The Verta Model Delivery & Operations Platform takes any data science or machine learning (ML) model and instantaneously packages and delivers it by using best-in-class DevOps support for CI/CD, operations, and monitoring. Automate increased availability, scaling and safe deploys to simplify your workflow and get more out of your AI-ML data.
As a Site Reliability Engineering you will be the owner of the performance and reliability of Verta's infrastructure, robustness of the deployment pipeline, as well as timely and effective incident response and resolution. You will take responsibility for the growth and stability of Verta's infrastructure and be responsible for driving effective incident response.

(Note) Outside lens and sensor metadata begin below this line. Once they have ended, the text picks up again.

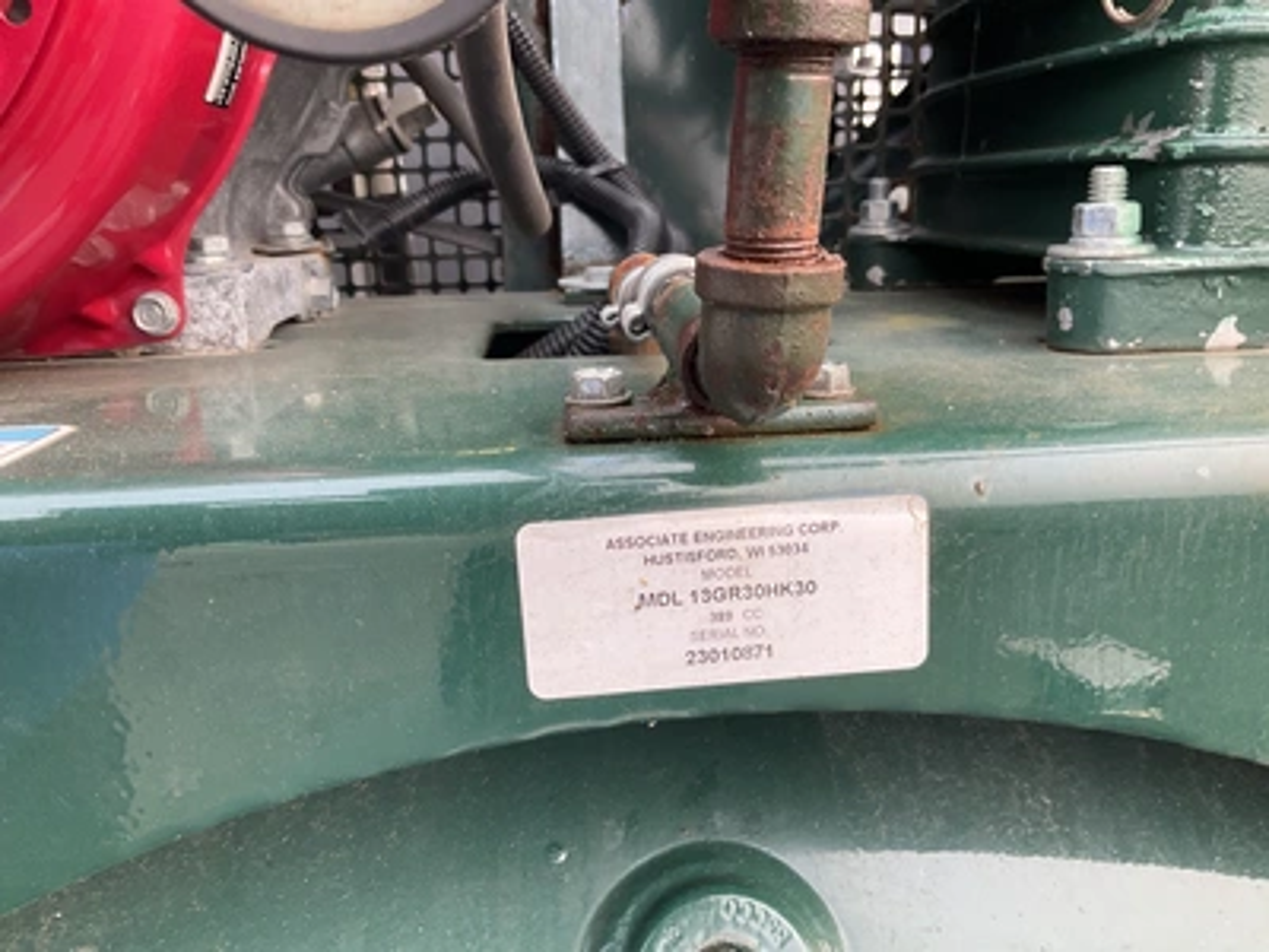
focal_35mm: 29
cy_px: 476
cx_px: 634
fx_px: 1063
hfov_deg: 61.7
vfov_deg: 48.2
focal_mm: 3
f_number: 1.8
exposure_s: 1/138
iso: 20
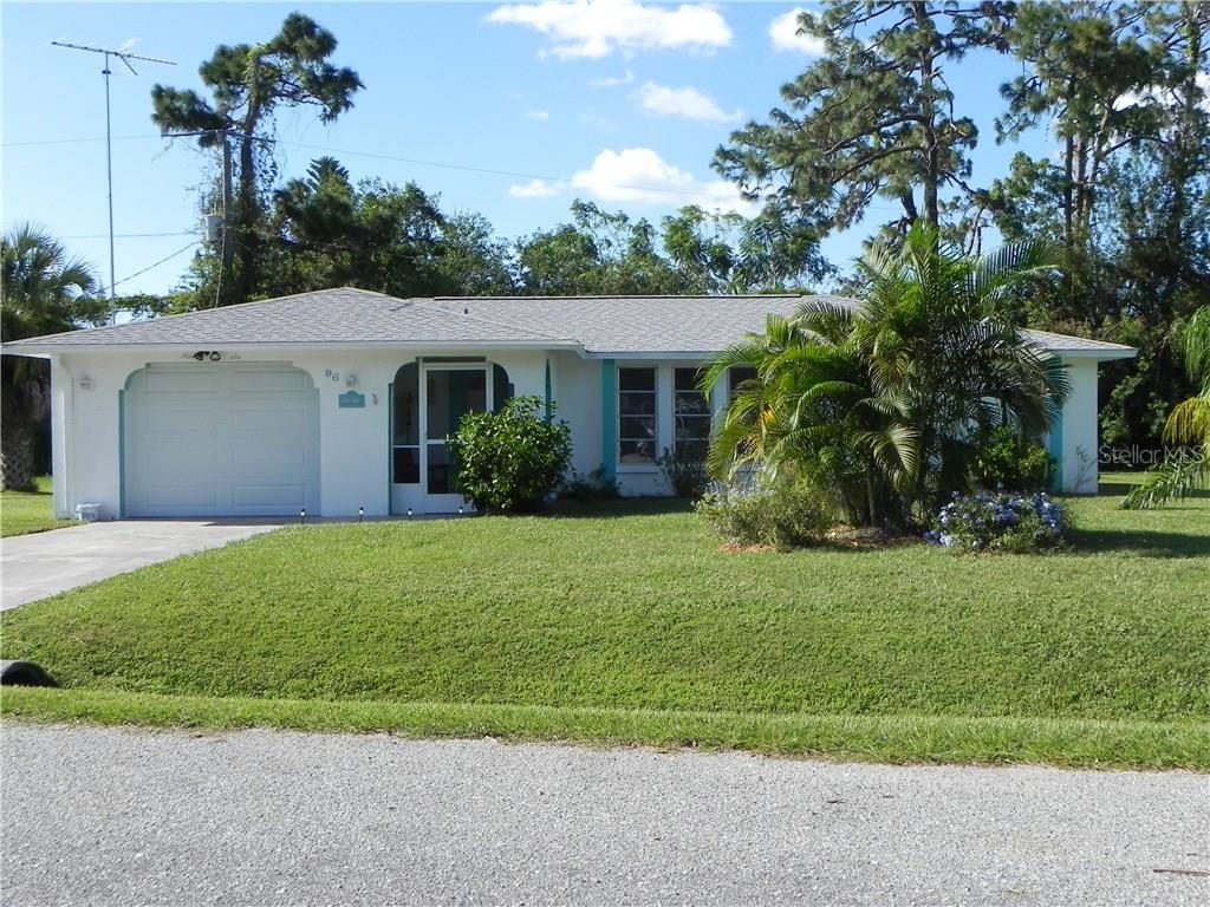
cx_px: 605
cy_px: 454
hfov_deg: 45.8
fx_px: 1433
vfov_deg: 35.1
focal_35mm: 41
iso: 160
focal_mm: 7.3
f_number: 6.3
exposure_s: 1/413
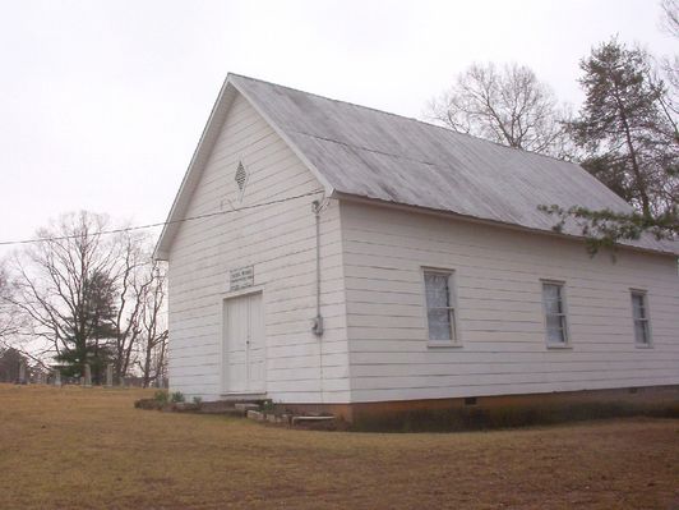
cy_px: 255
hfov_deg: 47.9
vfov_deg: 36.8
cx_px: 340
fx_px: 765
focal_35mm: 39
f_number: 8
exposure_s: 1/204
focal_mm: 6
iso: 100
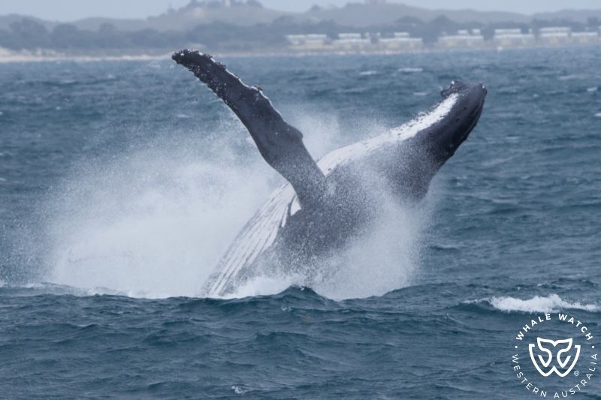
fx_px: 6092
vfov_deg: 3.8
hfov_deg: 5.6
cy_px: 200
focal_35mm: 365
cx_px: 300
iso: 1600
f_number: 8
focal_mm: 365
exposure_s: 1/3200
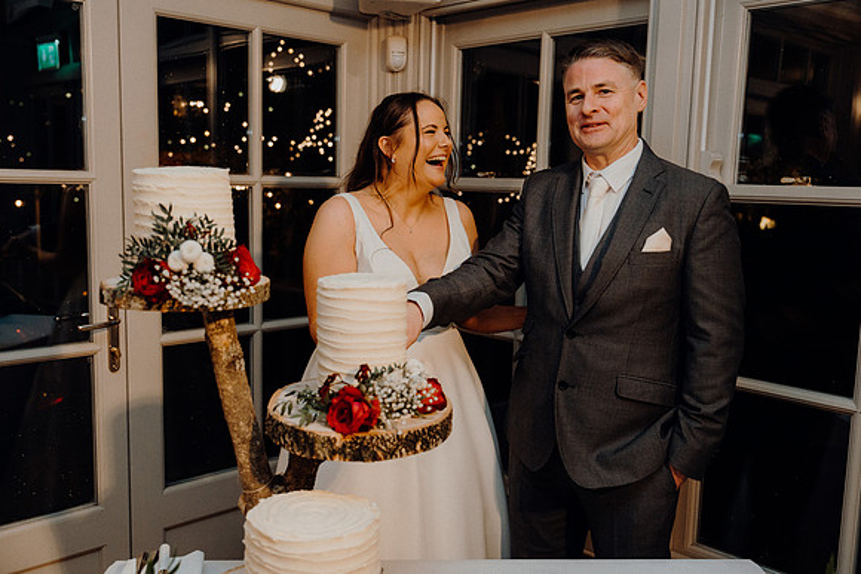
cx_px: 430
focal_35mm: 34
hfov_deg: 55.8
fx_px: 813
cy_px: 287
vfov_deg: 38.9
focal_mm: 34
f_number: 3.5
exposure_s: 1/160
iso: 2500
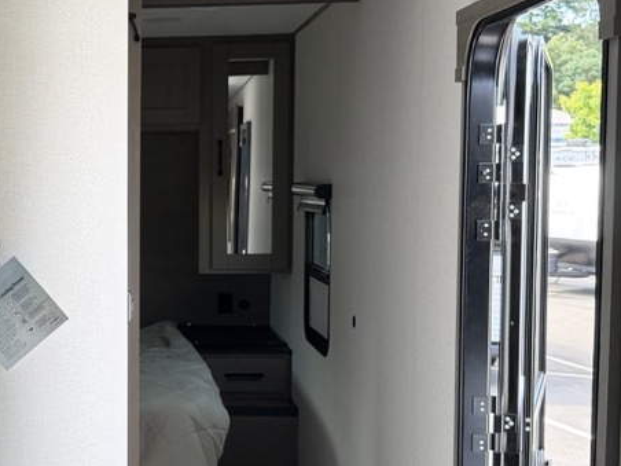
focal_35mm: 68
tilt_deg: -3.6
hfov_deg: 27.1
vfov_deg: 21.6
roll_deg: -1.3
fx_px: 1220
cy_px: 250
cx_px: 15
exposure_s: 1/154
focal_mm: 6.76
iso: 100
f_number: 1.78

- 5+ years of experience in Site Reliability or Tools Engineering
- 3+ years of coding experience (Python, Java or Go)
- Experience with Kubernetes and operators
- Experience with AWS and Terraform
Exciting things you can work on:
- Provide observability and help ensure robustness of the Verta platform and workloads running on it. We’re helping our customers solve ML problems and running their code/analysis on top of our system, which comes with its own set of challenges that you don’t get with regular product building/non-platforms. When considering how things run, you have to consider the interaction between your internal product and things that the user has built themselves!
- Increase developer productivity by implementing CI/CD best practices, automation frequently done operations and integrating the tools to reduce the burden on our developers. We are strong believers on delivering products fast and safely, which requires establishing the necessary automation to create the guardrails for developers.
- Automate compliance guidelines and enforce processes. Machine learning touches sensitive data and our customers trust us to properly handle their workloads and data. The scope ranges from defining and implementing our security posture to implementing the bleeding edge security practices for the ecosystem we use (e.g. Kubernetes).
- Build automation and operators to facilitate running and developing Verta everywhere. As a platform, we have to run under a wide range of circumstances, both for customer and developer needs. Relying only on manual processes makes the system brittle, so we rely heavily on automation to ensure the system is behaving the way we want it to and automatically fixing when something goes wrong.
- Expand the locations and configurations under which Verta can operate. Machine learning provides a rare combination of privacy concerns, high computation and data transfer, which means that we need to run specific workloads in specific locations/configurations (e.g. European data needs to remain in Europe). This provides a challenge on how to build a platform that is able to run on these different constraints simultaneously, while providing a central view and control of everything that is going on.
Our customers are typically internal engineering and external IT.